Jay , I’m one who pushes for document-level settings/properties. I find the metaphor of “documents” extremely useful. Compartmentalization is very important to me. It is, probably, the one thing that I most desperately need Legend for. I’m not excited about the possibility of losing that. Although I would indeed like to draw from across multiple documents, even then I don’t want to draw from ALL of them. And I certainly don’t want my stuff lumped together all the time. I’d rather give up the possibility of sourcing panes from multiple documents than have to deal with a single mega-outline.
This is relevant for organization, for faster navigation, and to aid focus. Legend is specifically useful for me because it lets me handle a bunch of disparate categories and types of information without them cluttering each other. I can’t be distracted by something if I can’t see it. If one huge Outline was the answer to my problems, I would never have come looking for Moo.do. Hell, that’s just a big to-do list.
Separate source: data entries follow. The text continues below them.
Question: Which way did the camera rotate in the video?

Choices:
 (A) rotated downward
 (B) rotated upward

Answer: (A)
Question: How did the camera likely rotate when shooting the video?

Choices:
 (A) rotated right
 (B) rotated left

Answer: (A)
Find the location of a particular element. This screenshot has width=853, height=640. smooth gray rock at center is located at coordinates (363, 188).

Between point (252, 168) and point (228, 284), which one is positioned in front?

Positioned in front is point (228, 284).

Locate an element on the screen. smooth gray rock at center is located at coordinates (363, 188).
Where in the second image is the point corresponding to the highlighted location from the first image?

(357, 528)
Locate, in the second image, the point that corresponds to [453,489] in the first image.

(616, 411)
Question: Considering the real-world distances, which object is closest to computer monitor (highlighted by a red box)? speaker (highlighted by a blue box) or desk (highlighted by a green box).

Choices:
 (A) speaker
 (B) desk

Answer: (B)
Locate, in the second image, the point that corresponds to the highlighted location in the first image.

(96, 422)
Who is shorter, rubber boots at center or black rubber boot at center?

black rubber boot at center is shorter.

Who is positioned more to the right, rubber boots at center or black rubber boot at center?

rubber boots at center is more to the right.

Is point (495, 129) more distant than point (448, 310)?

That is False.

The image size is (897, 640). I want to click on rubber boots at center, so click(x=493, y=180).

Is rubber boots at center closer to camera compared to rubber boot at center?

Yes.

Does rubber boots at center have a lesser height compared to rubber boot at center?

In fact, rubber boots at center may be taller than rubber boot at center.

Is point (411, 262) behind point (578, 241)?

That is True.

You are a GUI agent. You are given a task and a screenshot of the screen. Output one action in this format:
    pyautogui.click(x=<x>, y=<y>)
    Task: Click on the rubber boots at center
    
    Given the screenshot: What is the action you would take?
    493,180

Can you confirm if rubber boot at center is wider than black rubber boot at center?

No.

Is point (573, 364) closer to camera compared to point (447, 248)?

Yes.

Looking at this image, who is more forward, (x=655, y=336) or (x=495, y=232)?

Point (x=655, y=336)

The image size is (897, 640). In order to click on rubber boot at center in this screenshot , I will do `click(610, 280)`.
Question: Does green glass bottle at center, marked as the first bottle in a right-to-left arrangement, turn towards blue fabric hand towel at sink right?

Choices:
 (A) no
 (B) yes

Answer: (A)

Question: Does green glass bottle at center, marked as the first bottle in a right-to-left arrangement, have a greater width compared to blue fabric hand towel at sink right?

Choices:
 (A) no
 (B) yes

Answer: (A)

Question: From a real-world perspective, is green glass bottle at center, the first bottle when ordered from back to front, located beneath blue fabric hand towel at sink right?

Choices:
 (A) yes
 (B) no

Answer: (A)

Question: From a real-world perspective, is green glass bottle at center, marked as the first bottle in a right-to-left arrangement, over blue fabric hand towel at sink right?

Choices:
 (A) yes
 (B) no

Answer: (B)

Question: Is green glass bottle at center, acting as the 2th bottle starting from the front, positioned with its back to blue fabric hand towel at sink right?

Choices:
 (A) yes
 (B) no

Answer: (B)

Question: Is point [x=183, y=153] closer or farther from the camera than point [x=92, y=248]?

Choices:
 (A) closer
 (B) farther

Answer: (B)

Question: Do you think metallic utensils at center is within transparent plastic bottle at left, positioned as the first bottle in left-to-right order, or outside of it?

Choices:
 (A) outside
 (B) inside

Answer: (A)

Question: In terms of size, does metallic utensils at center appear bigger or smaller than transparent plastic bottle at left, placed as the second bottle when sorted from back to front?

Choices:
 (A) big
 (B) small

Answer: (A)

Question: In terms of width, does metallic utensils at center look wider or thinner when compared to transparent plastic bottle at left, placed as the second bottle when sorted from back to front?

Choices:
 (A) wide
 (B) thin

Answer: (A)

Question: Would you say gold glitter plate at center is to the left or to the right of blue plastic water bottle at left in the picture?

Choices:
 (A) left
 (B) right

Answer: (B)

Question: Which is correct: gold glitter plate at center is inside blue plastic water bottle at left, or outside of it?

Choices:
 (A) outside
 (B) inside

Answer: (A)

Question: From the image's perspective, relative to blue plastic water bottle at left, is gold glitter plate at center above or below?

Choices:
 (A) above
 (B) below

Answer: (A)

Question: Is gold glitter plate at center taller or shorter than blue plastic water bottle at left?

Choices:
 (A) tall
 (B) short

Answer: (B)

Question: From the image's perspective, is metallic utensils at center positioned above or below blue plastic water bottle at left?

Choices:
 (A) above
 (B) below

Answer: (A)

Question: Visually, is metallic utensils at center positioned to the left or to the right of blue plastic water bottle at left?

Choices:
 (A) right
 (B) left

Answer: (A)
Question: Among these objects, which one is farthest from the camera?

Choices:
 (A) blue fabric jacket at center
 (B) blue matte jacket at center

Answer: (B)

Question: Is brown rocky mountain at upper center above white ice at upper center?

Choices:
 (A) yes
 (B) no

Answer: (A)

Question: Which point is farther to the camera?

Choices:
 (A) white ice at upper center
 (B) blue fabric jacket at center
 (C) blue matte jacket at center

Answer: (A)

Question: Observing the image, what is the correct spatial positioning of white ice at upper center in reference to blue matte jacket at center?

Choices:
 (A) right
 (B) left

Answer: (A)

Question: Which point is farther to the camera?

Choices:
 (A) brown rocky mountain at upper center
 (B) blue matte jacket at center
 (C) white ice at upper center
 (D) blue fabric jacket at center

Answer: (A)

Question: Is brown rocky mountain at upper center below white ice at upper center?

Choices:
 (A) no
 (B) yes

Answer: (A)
@LauraH mentions separate sets of tags for each document and I do leverage that aspect of the current Document structure. It is, in fact, what prompted me to start agitating for other things to be per-Document. I don’t want work-tags popping up when I’m trying to auto-complete an item related to personal topics. Same with Move-to destinations when using Alt+M. Documents let me implicitly control the context of my work, so everything can be fast and efficient. Although I will say that a “Tag manager” – requested by many others and comprising a whole range of requested features – could solve that for a “node based” solution by explicitly assigning groups of tags to be “active” under a particular node. But really, how much sense does that make? One big mega-document where users are literally applying different rules to different nodes of it? That defies pretty much every intuitive analogy of digital work. And then you’d just need managers for everything else, to portion it out to nodes. That’s a whole new tier of UI. I know I’m not being very even-handed here but the thought of a mega-document repels me in a visceral way. I promise though, I’ll still listen with an open mind to the arguments.
Sharing/collaboration was one reason I have pushed for per-document settings in the past. It seemed like being able to specify viewing and editing permissions to a whole document would be mandatory to allow collaboration and template-sharing. Assigning this on a document level seemed intuitive and practical. After all, that’s how pretty much everything else out there is shared. By document. There’s several other settings (some you already mentioned) that also make excellent sense to assign per-document, and they’d pair well with the needs of collaboration. In contrast, the idea of sharing on a per-node basis seems, frankly, ridiculous. That’s just too fine of a resolution…and how would that even work into the interface? How would you show a top-level overview of sharing settings across all nodes? What about making changes for several nodes at once? I don’t want a bunch of sharing B.S. in my way while I’m working in a document. That should be something I can assign at a high level and then just take for granted as I work.
Compartmentalization can also have professional implications. For example, I keep all client-specific tasks/information in a single document for that client. I can take that all offline if I stop working with them, provide it directly to the client upon request, or delete it entirely if necessary – without the risk of including something irrelevant. While tools could of course be provided to handle this by-node…why? The current metaphor works. The only exception I feel the need to mention is the Archive command, which has always struck me as something that’d make more sense at the Document level than Item level.
As with the original/instance structure of mirrors, if all my Documents simply become top-level nodes of my account’s single database “under the hood” – but still act like discrete documents when I open the Overview drawer – then I guess I don’t really care. But, also like mirrors, they need to ACT like discrete documents on the surface without belying that true structure. And also-also like mirrors: Let’s beta test the hell out of that change before making it live!